Friday, 18 May 2018

European court desides on compensation for rent regulation

14 February 2017

Prague/Strasbourg, Feb 13 (CTK) - The European Court of Human Rights has ruled that the Czech Republic must pay 2.19 million crowns in total in compensation to three complainants who claim that the country violated their rights by rent regulation, CTK has learnt from the court's database.

The European court's verdicts on compensation for the Czech rent regulation have not taken effect yet, the Justice Ministry said.

The Civic Association of Housing Owners in the Czech Republic (OSMD) says the Czech courts approve a compensation that is about 90 percent lower than the sum calculated according to the Strasbourg court's methodology.

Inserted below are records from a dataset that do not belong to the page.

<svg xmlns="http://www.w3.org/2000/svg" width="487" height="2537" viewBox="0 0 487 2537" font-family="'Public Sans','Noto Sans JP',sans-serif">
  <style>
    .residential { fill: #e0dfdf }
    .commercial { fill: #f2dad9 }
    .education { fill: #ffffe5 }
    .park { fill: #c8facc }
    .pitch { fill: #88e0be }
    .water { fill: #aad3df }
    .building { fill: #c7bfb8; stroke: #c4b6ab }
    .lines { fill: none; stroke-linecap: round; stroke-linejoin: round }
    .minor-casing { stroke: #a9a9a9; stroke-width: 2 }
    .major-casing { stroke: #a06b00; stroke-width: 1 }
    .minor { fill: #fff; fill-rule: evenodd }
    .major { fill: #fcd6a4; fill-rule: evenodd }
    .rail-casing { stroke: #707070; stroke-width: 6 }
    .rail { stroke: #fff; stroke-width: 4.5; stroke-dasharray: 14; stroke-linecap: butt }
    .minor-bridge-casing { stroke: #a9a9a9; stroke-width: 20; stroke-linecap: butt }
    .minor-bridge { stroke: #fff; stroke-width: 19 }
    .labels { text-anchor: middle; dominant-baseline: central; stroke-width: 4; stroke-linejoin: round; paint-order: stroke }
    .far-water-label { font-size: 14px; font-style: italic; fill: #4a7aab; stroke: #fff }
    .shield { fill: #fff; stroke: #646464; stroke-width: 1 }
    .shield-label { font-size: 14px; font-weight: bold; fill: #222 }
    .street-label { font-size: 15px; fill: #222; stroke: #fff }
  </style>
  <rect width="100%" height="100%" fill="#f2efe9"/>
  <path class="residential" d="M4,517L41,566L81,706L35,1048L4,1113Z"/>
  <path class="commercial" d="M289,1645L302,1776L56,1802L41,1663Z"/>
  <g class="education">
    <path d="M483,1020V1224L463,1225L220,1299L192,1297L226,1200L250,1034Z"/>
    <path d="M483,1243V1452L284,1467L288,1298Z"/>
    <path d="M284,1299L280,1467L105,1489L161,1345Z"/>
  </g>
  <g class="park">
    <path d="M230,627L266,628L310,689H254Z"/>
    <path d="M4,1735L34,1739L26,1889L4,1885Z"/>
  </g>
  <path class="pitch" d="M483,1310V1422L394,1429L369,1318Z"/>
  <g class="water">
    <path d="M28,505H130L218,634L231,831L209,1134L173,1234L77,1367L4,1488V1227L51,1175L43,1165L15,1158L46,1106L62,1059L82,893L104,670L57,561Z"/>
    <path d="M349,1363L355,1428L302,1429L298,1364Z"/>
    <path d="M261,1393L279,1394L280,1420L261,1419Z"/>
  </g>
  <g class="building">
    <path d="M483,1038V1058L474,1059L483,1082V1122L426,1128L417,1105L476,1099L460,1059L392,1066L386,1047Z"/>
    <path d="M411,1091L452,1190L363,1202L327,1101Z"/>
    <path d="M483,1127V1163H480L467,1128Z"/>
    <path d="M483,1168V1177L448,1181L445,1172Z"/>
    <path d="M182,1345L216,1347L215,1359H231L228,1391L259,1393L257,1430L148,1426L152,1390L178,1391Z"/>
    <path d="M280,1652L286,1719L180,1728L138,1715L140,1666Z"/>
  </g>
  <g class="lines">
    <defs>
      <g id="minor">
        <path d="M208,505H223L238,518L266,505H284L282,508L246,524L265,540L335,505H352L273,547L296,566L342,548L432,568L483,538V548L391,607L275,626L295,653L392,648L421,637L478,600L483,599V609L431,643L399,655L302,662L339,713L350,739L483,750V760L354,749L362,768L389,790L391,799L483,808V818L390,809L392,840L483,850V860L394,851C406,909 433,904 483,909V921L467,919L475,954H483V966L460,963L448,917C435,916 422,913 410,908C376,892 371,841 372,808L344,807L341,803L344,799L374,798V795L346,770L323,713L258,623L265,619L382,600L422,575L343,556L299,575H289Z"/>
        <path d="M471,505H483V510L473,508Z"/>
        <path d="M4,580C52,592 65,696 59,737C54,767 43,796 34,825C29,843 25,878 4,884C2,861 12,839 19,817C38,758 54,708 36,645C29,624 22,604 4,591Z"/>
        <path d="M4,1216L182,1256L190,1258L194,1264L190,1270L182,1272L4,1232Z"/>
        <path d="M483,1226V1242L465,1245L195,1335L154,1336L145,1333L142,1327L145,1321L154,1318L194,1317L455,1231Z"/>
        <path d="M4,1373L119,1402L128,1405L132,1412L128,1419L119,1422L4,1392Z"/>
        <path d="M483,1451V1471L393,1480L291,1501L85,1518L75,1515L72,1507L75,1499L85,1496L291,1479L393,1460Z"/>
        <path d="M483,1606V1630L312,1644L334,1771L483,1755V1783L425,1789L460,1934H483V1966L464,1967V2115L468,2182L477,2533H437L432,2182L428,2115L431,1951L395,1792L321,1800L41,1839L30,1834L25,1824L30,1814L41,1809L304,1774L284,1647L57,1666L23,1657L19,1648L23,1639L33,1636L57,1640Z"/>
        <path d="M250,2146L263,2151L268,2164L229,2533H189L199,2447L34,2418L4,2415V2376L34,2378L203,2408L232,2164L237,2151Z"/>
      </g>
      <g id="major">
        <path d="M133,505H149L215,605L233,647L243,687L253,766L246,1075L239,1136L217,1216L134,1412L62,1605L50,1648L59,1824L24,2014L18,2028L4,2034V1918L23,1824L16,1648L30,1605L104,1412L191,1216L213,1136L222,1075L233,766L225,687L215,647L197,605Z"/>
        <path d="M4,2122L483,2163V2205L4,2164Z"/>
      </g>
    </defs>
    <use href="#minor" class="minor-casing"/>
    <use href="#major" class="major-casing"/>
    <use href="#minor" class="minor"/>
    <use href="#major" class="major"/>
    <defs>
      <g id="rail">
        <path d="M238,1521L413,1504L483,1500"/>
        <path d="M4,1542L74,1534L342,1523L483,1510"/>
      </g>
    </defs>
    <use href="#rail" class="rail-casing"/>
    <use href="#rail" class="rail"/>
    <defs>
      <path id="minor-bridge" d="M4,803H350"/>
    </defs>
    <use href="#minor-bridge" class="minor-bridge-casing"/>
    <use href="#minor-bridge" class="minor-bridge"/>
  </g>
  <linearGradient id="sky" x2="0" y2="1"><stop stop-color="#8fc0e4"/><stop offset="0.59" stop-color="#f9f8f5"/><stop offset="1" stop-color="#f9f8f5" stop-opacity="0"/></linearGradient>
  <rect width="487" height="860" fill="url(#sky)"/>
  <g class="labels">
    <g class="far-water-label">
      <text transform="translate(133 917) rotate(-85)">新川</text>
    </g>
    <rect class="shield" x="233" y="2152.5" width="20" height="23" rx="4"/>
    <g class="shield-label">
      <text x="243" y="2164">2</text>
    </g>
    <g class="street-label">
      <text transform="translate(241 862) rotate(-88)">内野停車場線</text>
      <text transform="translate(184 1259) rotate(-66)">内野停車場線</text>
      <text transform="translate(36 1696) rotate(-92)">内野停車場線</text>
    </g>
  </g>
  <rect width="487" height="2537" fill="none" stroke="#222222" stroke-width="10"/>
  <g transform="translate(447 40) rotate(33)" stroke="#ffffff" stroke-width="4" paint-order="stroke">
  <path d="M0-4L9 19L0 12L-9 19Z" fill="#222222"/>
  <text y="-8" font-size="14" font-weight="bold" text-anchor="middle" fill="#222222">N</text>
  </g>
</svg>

The European Court says the compensation must equal the difference between the market rent and the regulated rent from the period before the rent deregulation.

"The current court verdict has finally decided about an appropriate way of calculating the compensation for restricting the ownership rights in connection with a long-time rent regulation," the OSMD said in a press release.

The Czech courts' calculation was based on the rent set in the law on unilateral increase in rents for flats for 2007, the association says.

The European Court of Human Rights followed up the verdict from July 2014 in which it ruled that the rights of Czech landlords had been violated.

Apart from the property damage, the court also approved compensation of 162,000 crowns in total for other than proprietary loss for two complainants. Besides, the Czech Republic should cover the court proceedings costs of 227,000 crowns.

About 5,000 Czech owners of flats and apartment houses filed a complaint in Strasbourg in 2005. They claimed that not even their minimum profit for the real estate maintenance was guaranteed due to the rent regulation.

They put their total damage at almost 50 billion crowns.

The OSMD later selected pilot cases for the European court to illustrate model situations.

The rent deregulation was launched in the Czech Republic in 2007 and ended in 2012. It applied to 700,000 households.